A change in investment strategy will also have knock-on implications. Analysts have already been mulling the implications for Irish Continental, the company in which One51 is a 12.5 per cent shareholder.
Meanwhile, Lynch’s plans are anyone’s guess. Suggestions that he may seek support of co-op shareholders and launch a bid for the company look highly unlikely, with finance one of the main barriers. His own personal financial situation is also an issue. Nonetheless, his level of support should not be underestimated, as indicated at the last C&C annual meeting, when a relatively small number of proxies were cast against Lynch’s reappointment as director.
With One51’s accounts due to published within the next few weeks – they were signed off by the board last week – the next step for the company will be the annual meeting.
How shareholders will react to Lynch’s dismissal, and the dramatic devaluation of their shareholdings, will be interesting. Ousting Lynch might be the easy bit. Rebuilding the company will be the real challenge.
Flexibility over Greece is good news for us
THE OFFICIAL line that whatever method is eventually found to involve the private sector in the second Greek bailout has no direct bearing on Ireland is slowly unravelling.

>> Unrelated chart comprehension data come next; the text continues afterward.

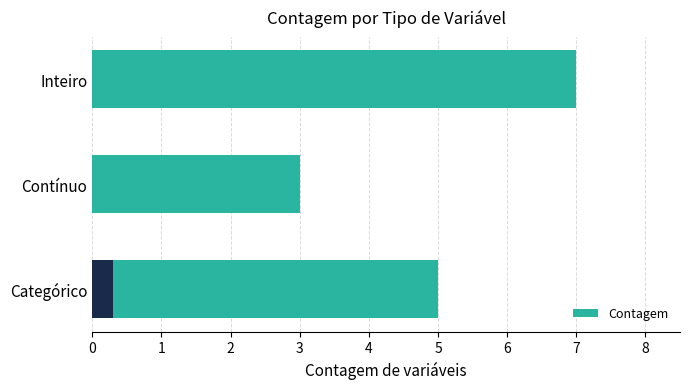

Between Categórico and Inteiro, which is larger?

Inteiro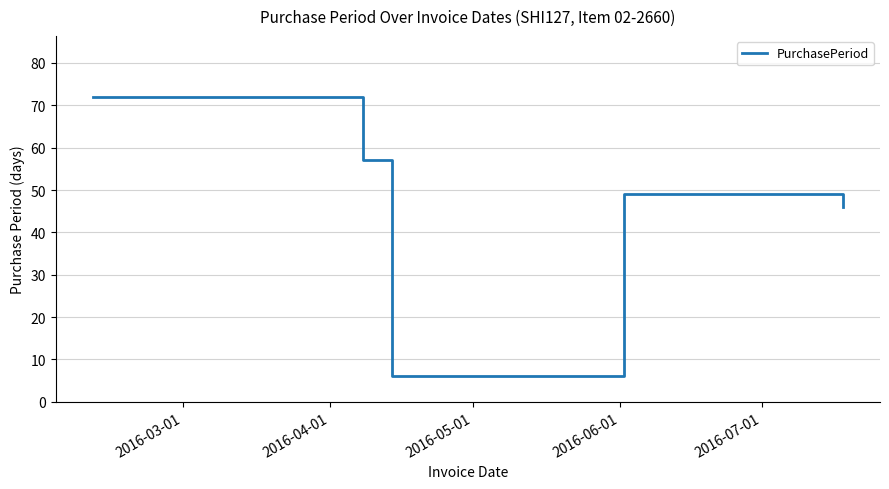

What is the minimum value shown in the chart?

6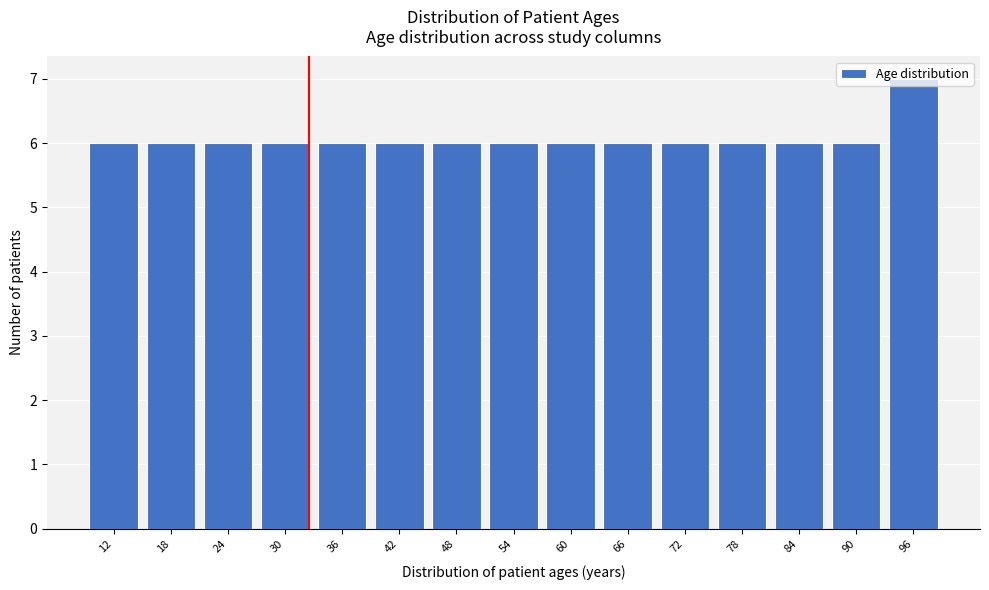

What is the sum of all values?

91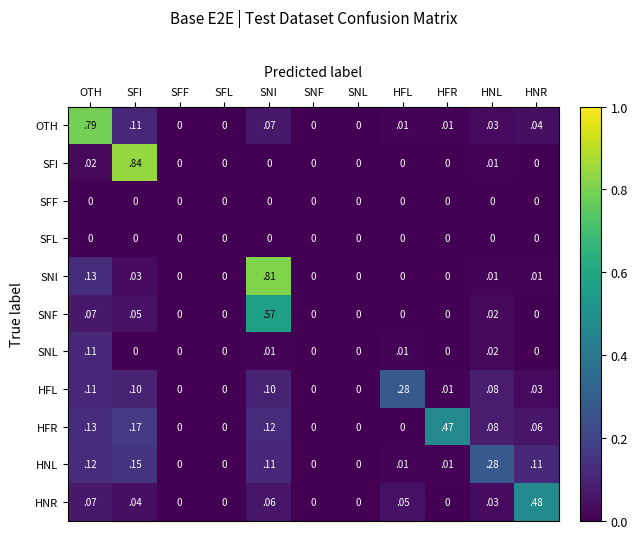

Is the value of SNI at SFF greater than the value of HFR at SFI?

No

Eamon Gilmore told the Institute of International and European Affairs yesterday in respect of the French plan to bail-in bondholders that: “Whether that approach can be generalised for more than French-held Greek debt is yet to be tested . . . What it demonstrates, however, is that we can, if we try, find innovative ways to deal with indebtedness in Greece, without provoking unintended consequences. What is also important is that, in finalising a solution for Greece, there is effective communication of the implications, if any, for other programme countries.”
This would appear to be a pretty clear signal that, if the Greek plan can be made work, Ireland will follow suit. This of course makes perfects sense. Indeed, some would hold that it is inevitable.
Yesterday’s exchequer returns confirmed that Ireland is managing to adhere to the terms of its bailout, but is no closer to its goal of returning to the bond markets than it was last November. The reason is that our debt is simply too big and the market believes some sort of restructuring is needed to return it to a sustainable path.
The good news from the Irish perspective is that the more effort that goes into finding a way to restructure Greek debt without triggering a default or any unintended consequences, the more likely that some sort of imaginative solution will be found for Ireland.
Something that draws a distinction between the debt related to the banking crisis and sovereign debt proper would be nice, as it would play better in the markets, but the real issue is one of quantum.
For the time being it may still suit the Government to talk down any question of an Irish restructuring, but as Gilmore would appear to have realised there comes a point when people just stop believing you and the bigger risk is of looking foolish.
Merrion medicine seems to be having little effect
MERRION PHARMACEUTICALS appears to have found itself at a difficult juncture. Just weeks after parting company with John Lynch, the firm has announced a “thorough evaluation” of its pipeline.
Lynch resigned suddenly in May. His successor is the group’s former chief financial officer, Jonathan O’Connell. The back-to-square-one assessment of the group’s portfolio is the the first announcement of note from the company since then. It was accompanied by news that Merrion had secured $5 million in debt funding. However, it will be paying 12.45 per cent per annum for the privilege – steep even in these turbulent times for lending. The US lender will get further payments if the money is paid early and is also in a position to secure an equity stake in the business as a result of the transaction.
News of the “thorough evaluation” was accompanied by the need to assess “the best alternatives to enhance shareholder value through better use of the company’s considerable asset base”.
At its most generous, this signals a concern over recent strategy at the group. It would appear that all is not running smoothly.
TODAY:
The ongoing battle between the former Anglo Irish Bank and the Quinn family over control of family assets resumes in a Stockholm courtroom.